Six years ago, TCU saw the last of the men’s soccer team. Now, several students plan to put forth the effort to have a team reinstated.
In 2000, the Garvey-Rosenthal Soccer Stadium opened, and two competitive soccer teams were ready to play. Only one continues to play on the TCU soccer field today.
By the end of 2001, the athletics department made the decision to drop the men’s soccer team, said Marcy Girton, senior women’s administrator in the athletic department.
Zach Walters, a junior business major, along with about 10 other student supporters, said they will try to restore the men’s soccer team.
“A lot of guys that I know came to TCU thinking they were going to be able to play (soccer),” Walters said. “Now they can’t because it was removed.”
Walters and the club team plan on working together to create a Web site, fliers and an online petition for this year.
Walters said he wants to do whatever it is he can to bring men’s soccer back to TCU.
At the time of its removal, the team was a non-scholarship program, unlike every other TCU athletics program. That was never an issue until TCU made the switch from the Western Athletic Conference to Conference USA in 2001.
Girton said the team struggled to compete, scholarship money was lacking and the little money that one man – whose name was unidentified – donated to the men’s soccer team barely completed one full scholarship.
The team needed $10 million to endow a scholarship program, Girton said.
“We didn’t have a funding source for soccer,” Girton said. “We tried to generate some funding, but it just wasn’t successful.”
Financial issues hovered over the athletics department.
For nearly six years, many students and club soccer team members have said Title IX was the reason why the team was removed.

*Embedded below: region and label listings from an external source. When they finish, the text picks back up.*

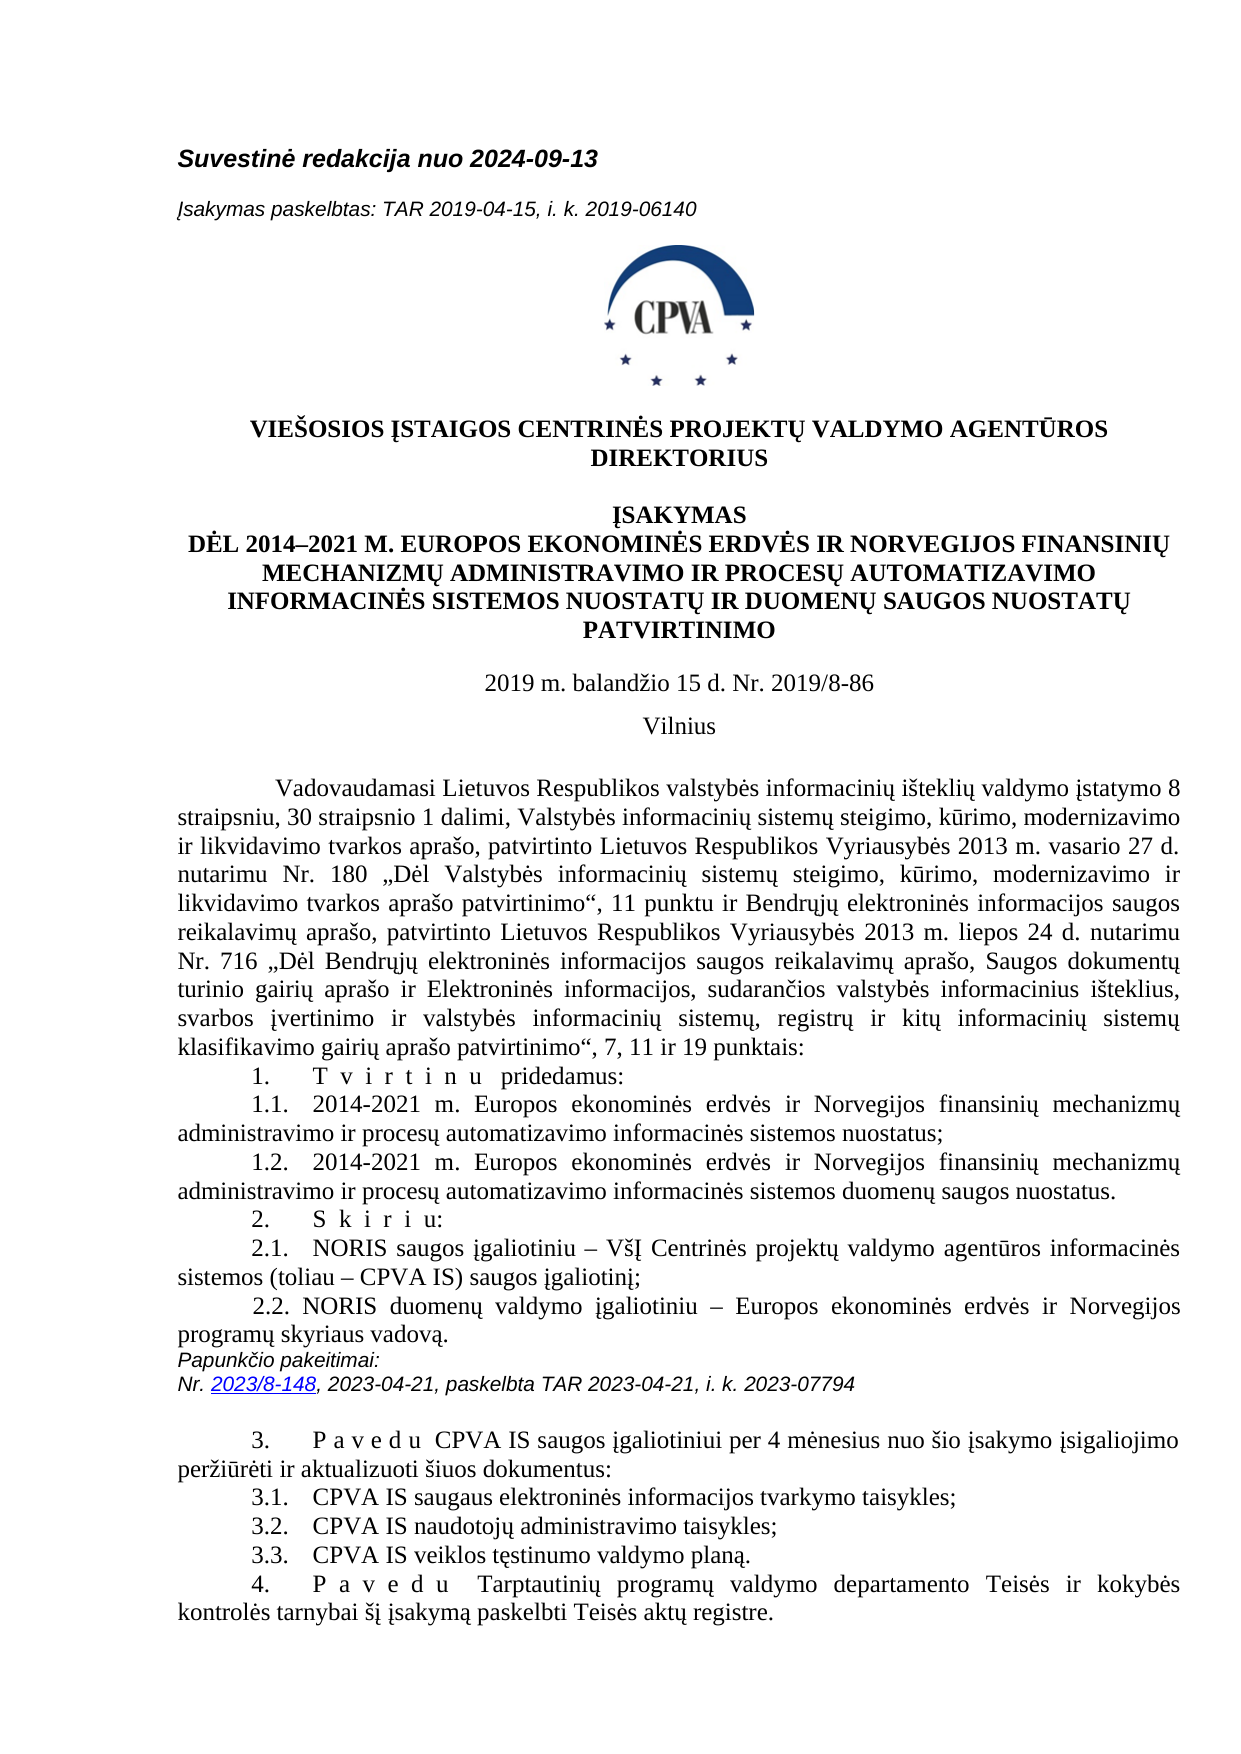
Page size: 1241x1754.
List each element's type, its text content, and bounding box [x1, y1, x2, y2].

text 3.1. CPVA IS saugaus elektroninės informacijos tvarkymo taisykles; [177, 1482, 1181, 1511]
text Nr. 2023/8-148, 2023-04-21, paskelbta TAR 2023-04-21, i. k. 2023-07794 [177, 1372, 1181, 1396]
text 1.2. 2014-2021 m. Europos ekonominės erdvės ir Norvegijos finansinių mechanizmų administravimo ir procesų automatizavimo informacinės sistemos duomenų saugos nuostatus. [177, 1147, 1181, 1204]
text 2. Skiriu: [177, 1204, 1181, 1233]
text VIEŠOSIOS ĮSTAIGOS CENTRINĖS PROJEKTŲ VALDYMO AGENTŪROS [177, 414, 1181, 443]
text Papunkčio pakeitimai: [177, 1348, 1181, 1372]
text DĖL 2014–2021 M. EUROPOS EKONOMINĖS ERDVĖS IR NORVEGIJOS FINANSINIŲ MECHANIZMŲ ADMINISTRAVIMO IR PROCESŲ AUTOMATIZAVIMO INFORMACINĖS SISTEMOS NUOSTATŲ IR DUOMENŲ SAUGOS NUOSTATŲ PATVIRTINIMO [177, 529, 1181, 644]
text Suvestinė redakcija nuo 2024-09-13 [177, 144, 1181, 173]
text 1.1. 2014-2021 m. Europos ekonominės erdvės ir Norvegijos finansinių mechanizmų administravimo ir procesų automatizavimo informacinės sistemos nuostatus; [177, 1089, 1181, 1147]
text 2.2. NORIS duomenų valdymo įgaliotiniu – Europos ekonominės erdvės ir Norvegijos programų skyriaus vadovą. [177, 1291, 1181, 1348]
text Vilnius [177, 711, 1181, 740]
text ĮSAKYMAS [177, 500, 1181, 529]
text 3.3. CPVA IS veiklos tęstinumo valdymo planą. [177, 1540, 1181, 1569]
text Vadovaudamasi Lietuvos Respublikos valstybės informacinių išteklių valdymo įstatymo 8 straipsniu, 30 straipsnio 1 dalimi, Valstybės informacinių sistemų steigimo, kūrimo, modernizavimo ir likvidavimo tvarkos aprašo, patvirtinto Lietuvos Respublikos Vyriausybės 2013 m. vasario 27 d. nutarimu Nr. 180 „Dėl Valstybės informacinių sistemų steigimo, kūrimo, modernizavimo ir likvidavimo tvarkos aprašo patvirtinimo“, 11 punktu ir Bendrųjų elektroninės informacijos saugos reikalavimų aprašo, patvirtinto Lietuvos Respublikos Vyriausybės 2013 m. liepos 24 d. nutarimu Nr. 716 „Dėl Bendrųjų elektroninės informacijos saugos reikalavimų aprašo, Saugos dokumentų turinio gairių aprašo ir Elektroninės informacijos, sudarančios valstybės informacinius išteklius, svarbos įvertinimo ir valstybės informacinių sistemų, registrų ir kitų informacinių sistemų klasifikavimo gairių aprašo patvirtinimo“, 7, 11 ir 19 punktais: [177, 773, 1181, 1061]
text 2.1. NORIS saugos įgaliotiniu – VšĮ Centrinės projektų valdymo agentūros informacinės sistemos (toliau – CPVA IS) saugos įgaliotinį; [177, 1233, 1181, 1291]
text 3.2. CPVA IS naudotojų administravimo taisykles; [177, 1511, 1181, 1540]
text 3. P a v e d u CPVA IS saugos įgaliotiniui per 4 mėnesius nuo šio įsakymo įsigaliojimo peržiūrėti ir aktualizuoti šiuos dokumentus: [177, 1425, 1181, 1482]
text 1. Tvirtinu pridedamus: [177, 1061, 1181, 1089]
text DIREKTORIUS [177, 443, 1181, 471]
text 2019 m. balandžio 15 d. Nr. 2019/8-86 [177, 668, 1181, 697]
text Įsakymas paskelbtas: TAR 2019-04-15, i. k. 2019-06140 [177, 197, 1181, 221]
text 4. Pavedu Tarptautinių programų valdymo departamento Teisės ir kokybės kontrolės tarnybai šį įsakymą paskelbti Teisės aktų registre. [177, 1569, 1181, 1626]
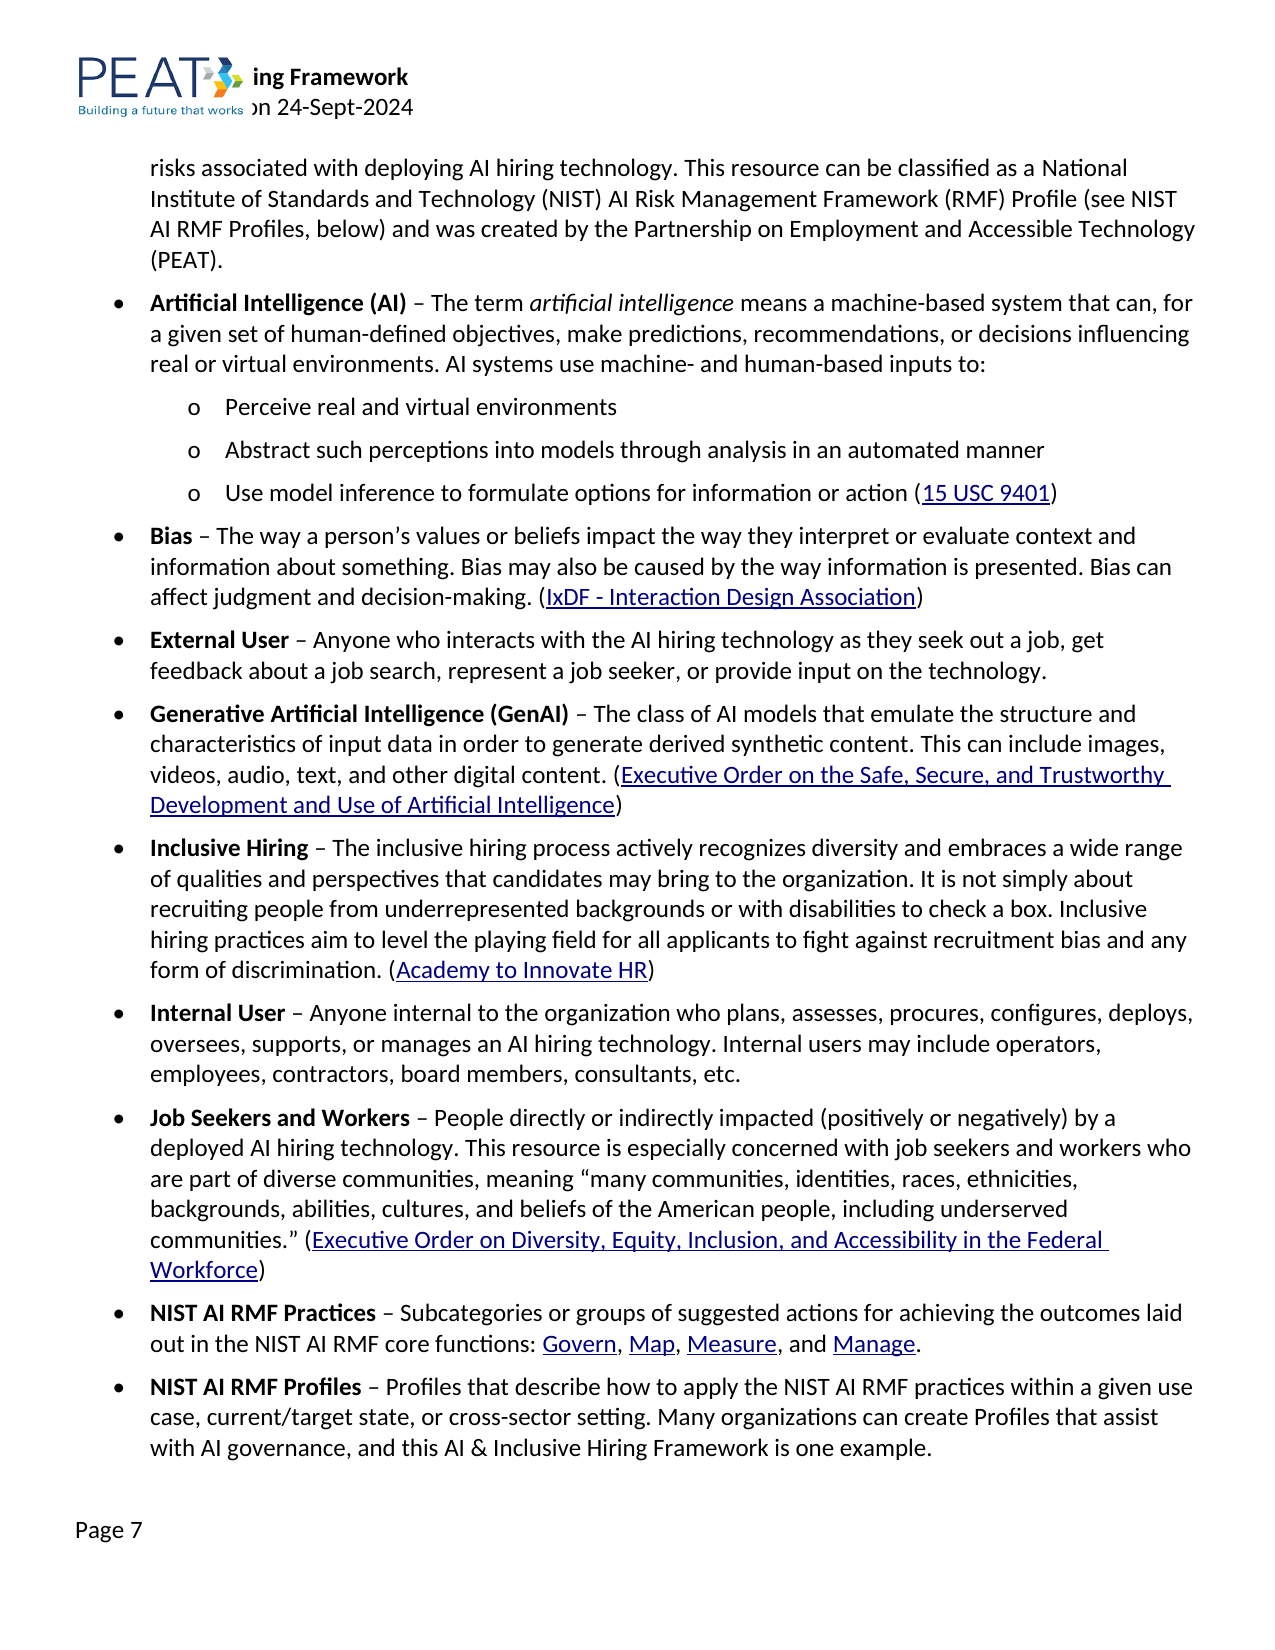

Rumors of the infamous Title IX amendment took the blame for the team’s removal.
“Title IX has nothing to do with it,” Girton said.
Title IX is an educational amendment created more than 30 years ago in order to protect people from discrimination based on gender in education programs or activities that receive federal financing, according to the U.S. Department of Education Office for Civil Rights.
The National Collegiate Athletic Association Web site states that on June 23, 1972, Title IX was enacted, making no references to athletic programs. It wasn’t until 1975 that Title IX was revised with specifications for athletic programs with a three-part test.
Girton said TCU complies with Title IX under prong two: program expansion. TCU’s athletics programs must continually provide new opportunities through scholarships for women.
The women’s soccer team provided scholarship opportunities for women since day one, and continues to comply with prong two today; therefore Title IX has no involvement with the removal of the men’s team.
“We have over 14 players on scholarship,” said Dan Abdalla, women’s soccer team head coach.